The immune system has evolved diverse types of response (e.g. T-helper 1 (Th1) and
T-helper 2 (Th2)) to efficiently combat infection with ‘microparasites’ and helminths
respectively. When faced with co-infection however, the need for the host to multitask
means it must manage these counter-regulatory responses. In this study a murine
model of malaria-hookworm (Plasmodium chabaudi- Nippostrongylus brasiliensis)
co-infection was utilised to investigate how changes in T-helper bias affect malaria
disease outcome. Antibody isotypes were used as indicators of Th1/Th2 bias and
revealed that helminth co-infection reduced the malaria-specific Th1 response.
Counter-intuitively this resulted in ‘protection’ from malaria with co-infected mice
having reduced peak P. chabaudi parasitaemia and suffering less severe anaemia.
In addition to providing a measure of Th1/Th2 bias, analysis of antibody responses
revealed the occurrence of cross-reactive antibodies.
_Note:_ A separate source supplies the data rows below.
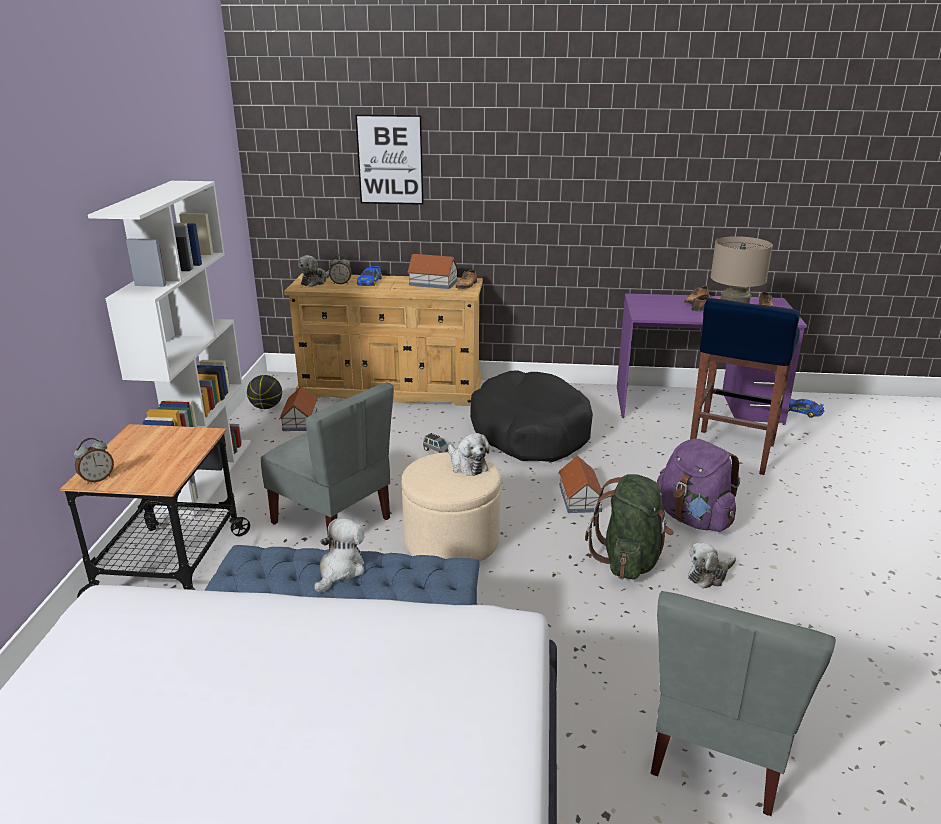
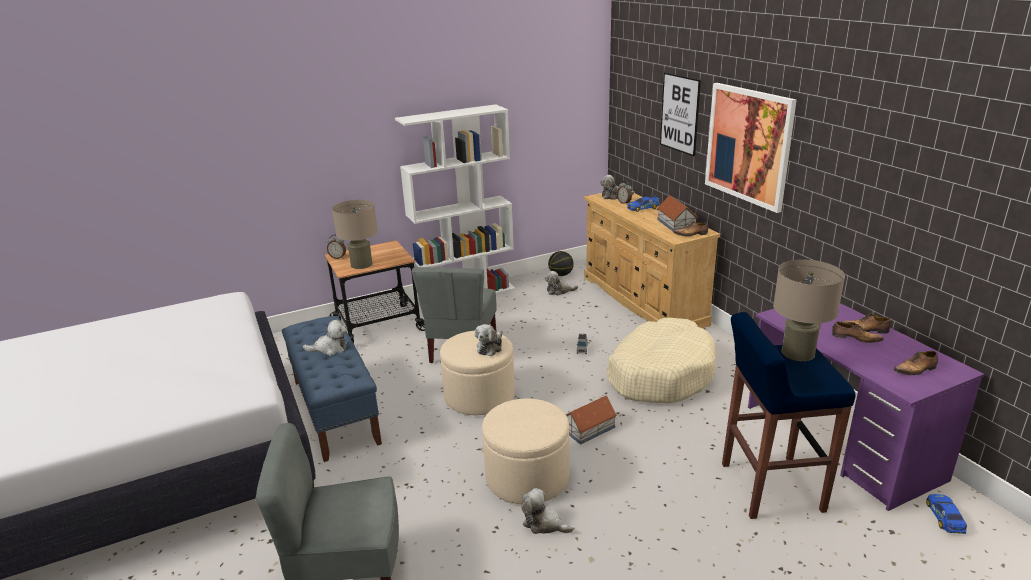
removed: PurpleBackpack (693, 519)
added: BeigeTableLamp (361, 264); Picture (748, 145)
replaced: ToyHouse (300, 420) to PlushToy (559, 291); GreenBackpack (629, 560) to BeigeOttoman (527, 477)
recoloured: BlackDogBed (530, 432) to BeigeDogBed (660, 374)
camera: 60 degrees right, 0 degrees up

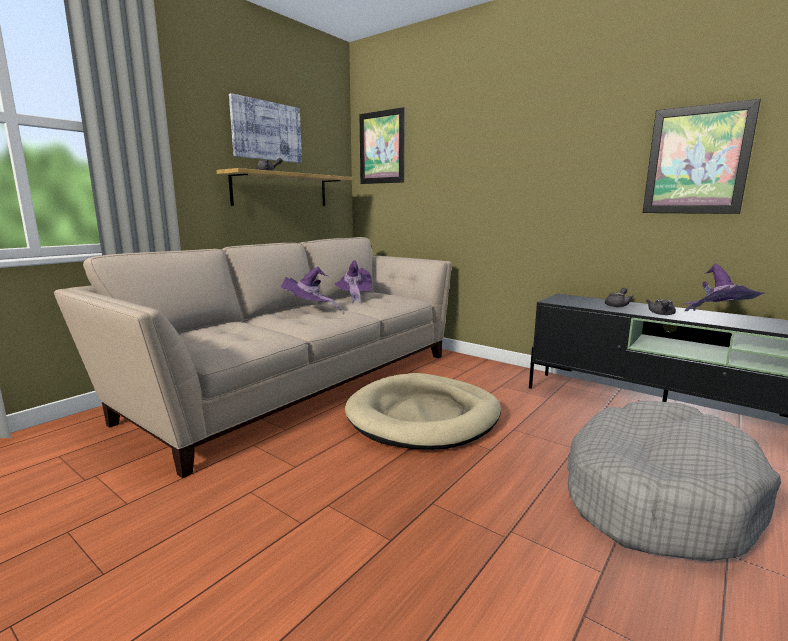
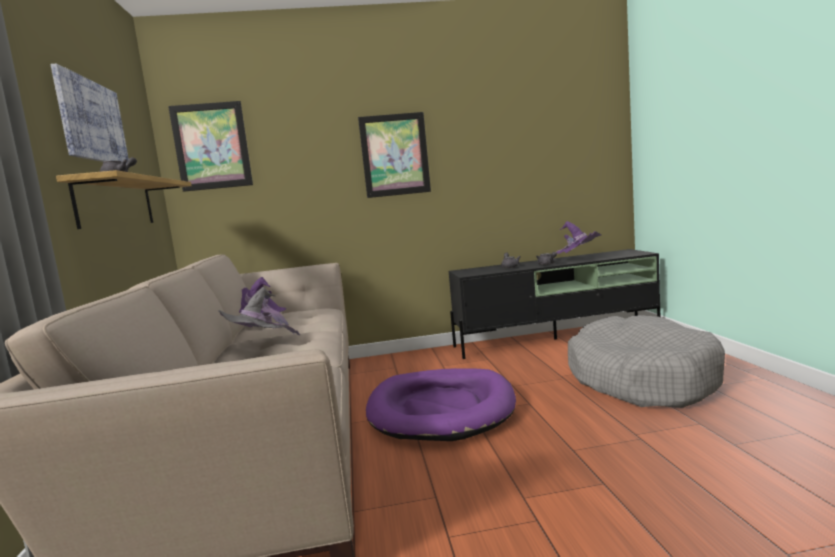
moved: Picture (697, 160) to (395, 155)
recoloured: PurpleHat (309, 310) to GreyHat (259, 345); BeigeDogBed (424, 416) to PurpleDogBed (441, 409)
camera: 45 degrees left, 5 degrees down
The potential for these crossreactive
antibodies to influence disease outcome was investigated but in this murine
model resource-mediated mechanisms of parasite regulation appear to be responsible
for the ‘protection’ that co-infection affords.
The question of why cross-reactive antibodies are produced has important
immunological and ecological implications. Cross-reactive responses may arise
through some physiological constraint on the immune mechanisms that usually result
in antibody-specificity. However experiments designed to investigate if the
specificity of antibodies is constrained by availability of antigen suggest that this is
not the case in the model system used here. There is also the possibility that
production of cross-reactive antibodies represents an evolutionary optimal strategy
for a host faced with unpredictable exposure to a variety of parasites. However a
major finding of this study indicates these two taxonomically distinct parasite species
share antigens, which in itself is crucial to understanding host-parasite interactions in
a co-infection setting.
The main findings of this thesis are relevant to co-infection studies in general and the
implications for both evolutionary and applied biology are discussed.